El gran problema del nacionalismo
español consiste en su discontinuidad histórica. Empezó siendo de inspiración
francesa, reivindicando la nación política frente absolutistas, legitimistas,
carlistas, clérigos y caciques locales, hasta que entre todos éstos le robaron
el nombre y se lo quedaron para sí. Y como no sabían qué hacer, miraron hacia
Alemania, cuyo Volkgeist impostaron en
forma de unidad de destino en lo universal, en una apaño acorde a su naturaleza
intrínsecamente cutre y chapucera. O sea, distintos perros, con distintos collares, diciendo lo mismo, con sentidos ocasionalmente similares, pero con distinta referencia.

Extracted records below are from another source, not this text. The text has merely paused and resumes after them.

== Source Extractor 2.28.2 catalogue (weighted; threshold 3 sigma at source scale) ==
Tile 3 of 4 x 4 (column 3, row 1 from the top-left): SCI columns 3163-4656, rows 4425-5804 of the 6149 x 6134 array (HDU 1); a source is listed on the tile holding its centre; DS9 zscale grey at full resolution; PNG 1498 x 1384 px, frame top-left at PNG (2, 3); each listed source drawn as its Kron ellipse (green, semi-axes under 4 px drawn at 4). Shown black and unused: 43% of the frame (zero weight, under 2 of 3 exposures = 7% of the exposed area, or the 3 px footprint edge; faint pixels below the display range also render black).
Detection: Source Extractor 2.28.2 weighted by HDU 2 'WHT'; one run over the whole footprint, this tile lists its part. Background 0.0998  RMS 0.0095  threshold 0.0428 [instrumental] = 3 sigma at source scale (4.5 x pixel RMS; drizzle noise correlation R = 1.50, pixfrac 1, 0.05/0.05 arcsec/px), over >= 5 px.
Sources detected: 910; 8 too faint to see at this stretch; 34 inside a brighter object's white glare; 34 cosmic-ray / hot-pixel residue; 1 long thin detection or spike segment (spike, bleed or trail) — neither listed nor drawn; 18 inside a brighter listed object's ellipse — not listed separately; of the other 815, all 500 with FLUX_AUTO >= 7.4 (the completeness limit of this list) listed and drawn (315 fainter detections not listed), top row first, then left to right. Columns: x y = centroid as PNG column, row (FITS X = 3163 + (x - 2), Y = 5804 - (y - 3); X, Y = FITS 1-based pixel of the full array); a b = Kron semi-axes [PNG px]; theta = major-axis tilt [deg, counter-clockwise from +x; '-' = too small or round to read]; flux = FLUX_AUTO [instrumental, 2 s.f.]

No pudiendo ya reivindicar
grandezas internacionales, ni dar con enemigos exteriores de su escasa talla,
pero precisando aún su razón de ser de un enemigo que justifique tanto celo
vigilante y tanta bellaquería, lo buscaron en el interior. Y a falta de judíos
o moriscos -expulsados cuatro y tres siglos antes, respectivamente- se tiró de
ciertas miasmas carlistas, transubstanciadas en catalanes y vascos, así como de
republicanos y masonerías varias, a su vez desposeídas víctimas del latrocinio
a que más arriba aludíamos. Y eso, así tal cual, es España.